The growing use of automated controls (system-enforced segregation of duties, automated reconciliations, exception reporting) and AI-assisted testing tools is changing the economics of 404 compliance. Automated controls, when supported by strong ITGCs, can be tested more efficiently than manual controls and provide more consistent evidence of operating effectiveness.

AI tools are beginning to assist with control documentation, testing sampling, and anomaly detection. Regulators and practitioners are still working through the implications: how should AI-generated testing evidence be documented? What human review is required? The PCAOB's ongoing review of technology-based audit tools will shape these answers. For a broader view of how AI is being applied in finance and where the evidence supports it, see AI in Finance: What Works, What Fails, and the Evidence.

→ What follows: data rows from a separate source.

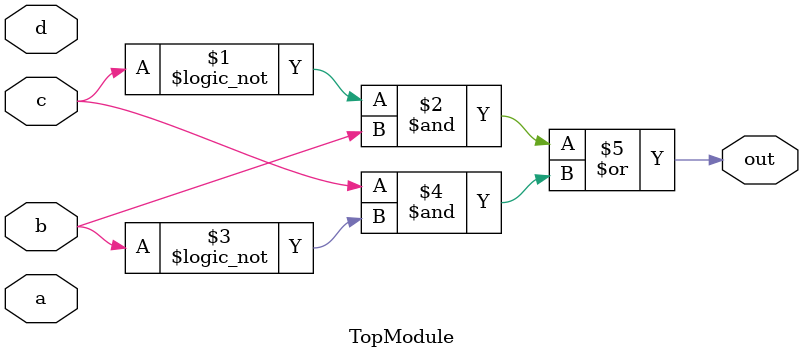
<source format=sv>
module TopModule(
    input wire a,
    input wire b,
    input wire c,
    input wire d,
    output wire out
);

    // Combinational logic derived from the Karnaugh map
    assign out = (!c & b) | (c & !b);

endmodule
</source>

ICFR and ESG/Sustainability Reporting Controls

SOX 404 does not currently cover ESG data. But as CSRD and ISSB frameworks require assured sustainability data, leading companies are extending their ICFR-style control disciplines to sustainability reporting processes: risk identification, control design, testing, and deficiency evaluation. The internal control infrastructure built for 404 compliance is directly transferable. Companies that treat their ICFR program as a compliance silo, rather than a governance capability, will face a steeper climb when sustainability assurance requirements mature. For context on how climate disclosure requirements are evolving, see SEC Climate Rescission: Drafting SAB 74 Disclosures.

FAQ

Can management rely on the external auditor's work to satisfy its 404(a) assessment?No. Management's assessment must be independently supportable with its own documentation and evidence. The auditor's work informs but does not substitute for management's obligations under 404(a).

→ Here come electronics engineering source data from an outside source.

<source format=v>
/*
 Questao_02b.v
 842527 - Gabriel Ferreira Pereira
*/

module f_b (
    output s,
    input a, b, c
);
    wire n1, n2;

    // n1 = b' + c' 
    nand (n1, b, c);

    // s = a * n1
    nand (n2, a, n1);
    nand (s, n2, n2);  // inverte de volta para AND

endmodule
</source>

What framework must management use for the ICFR assessment?The SEC does not mandate a specific framework, but requires management to identify the one used. COSO 2013 is the practical standard. Companies using the 1992 framework face auditor scrutiny.

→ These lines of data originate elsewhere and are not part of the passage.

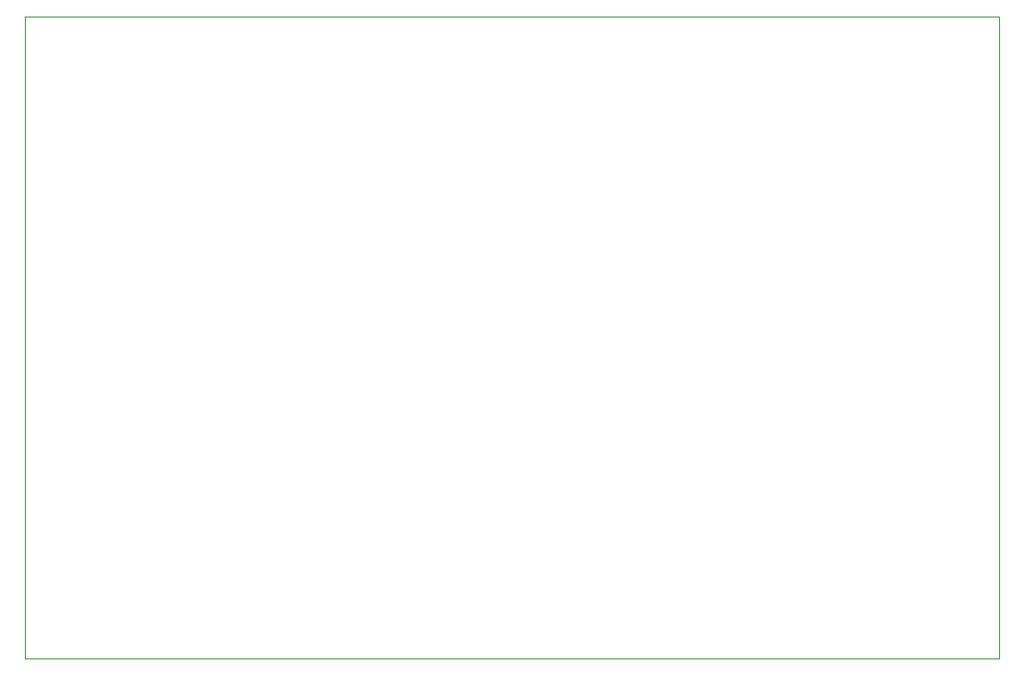
<source format=gbr>
G04 #@! TF.GenerationSoftware,KiCad,Pcbnew,(5.1.9-0-10_14)*
G04 #@! TF.CreationDate,2021-05-04T17:31:03+02:00*
G04 #@! TF.ProjectId,dac-i2s-nos,6461632d-6932-4732-9d6e-6f732e6b6963,rev?*
G04 #@! TF.SameCoordinates,Original*
G04 #@! TF.FileFunction,Profile,NP*
%FSLAX46Y46*%
G04 Gerber Fmt 4.6, Leading zero omitted, Abs format (unit mm)*
G04 Created by KiCad (PCBNEW (5.1.9-0-10_14)) date 2021-05-04 17:31:03*
%MOMM*%
%LPD*%
G01*
G04 APERTURE LIST*
G04 #@! TA.AperFunction,Profile*
%ADD10C,0.050000*%
G04 #@! TD*
G04 APERTURE END LIST*
D10*
X108585000Y-120650000D02*
X108585000Y-61595000D01*
X198120000Y-120650000D02*
X108585000Y-120650000D01*
X198120000Y-61595000D02*
X198120000Y-120650000D01*
X108585000Y-61595000D02*
X198120000Y-61595000D01*
M02*

</source>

Does a newly acquired company need to be included in the 404(a) assessment in the year of acquisition?Management may exclude a newly acquired business from the 404(a) scope in the year of acquisition, with disclosure. This exclusion does not apply to 404(b).

What is the difference between a significant deficiency and a material weakness?A material weakness creates a reasonable possibility that a material misstatement will not be prevented or detected on a timely basis. A significant deficiency is less severe but still warrants attention by those responsible for financial reporting oversight. The distinction drives disclosure obligations and the ICFR opinion.

When does a first-time public company need to comply with 404?Generally, the second Form 10-K after IPO. The first 10-K does not require management's ICFR assessment. Filer status as of the second fiscal quarter-end determines whether 404(b) also applies.

How do SOC 1 reports factor into a 404 assessment?For service organizations that process transactions relevant to ICFR, management must obtain and evaluate a SOC 1 Type II report covering the assessment period. Failure to do so is a recurring PCAOB inspection finding.

How does SOX 302 differ from SOX 404?Section 302 requires quarterly CEO and CFO certifications covering disclosure controls and any significant changes in internal controls. Section 404 is the annual ICFR assessment. A control change identified mid-year may trigger a 302 disclosure obligation before the annual 404 assessment is complete.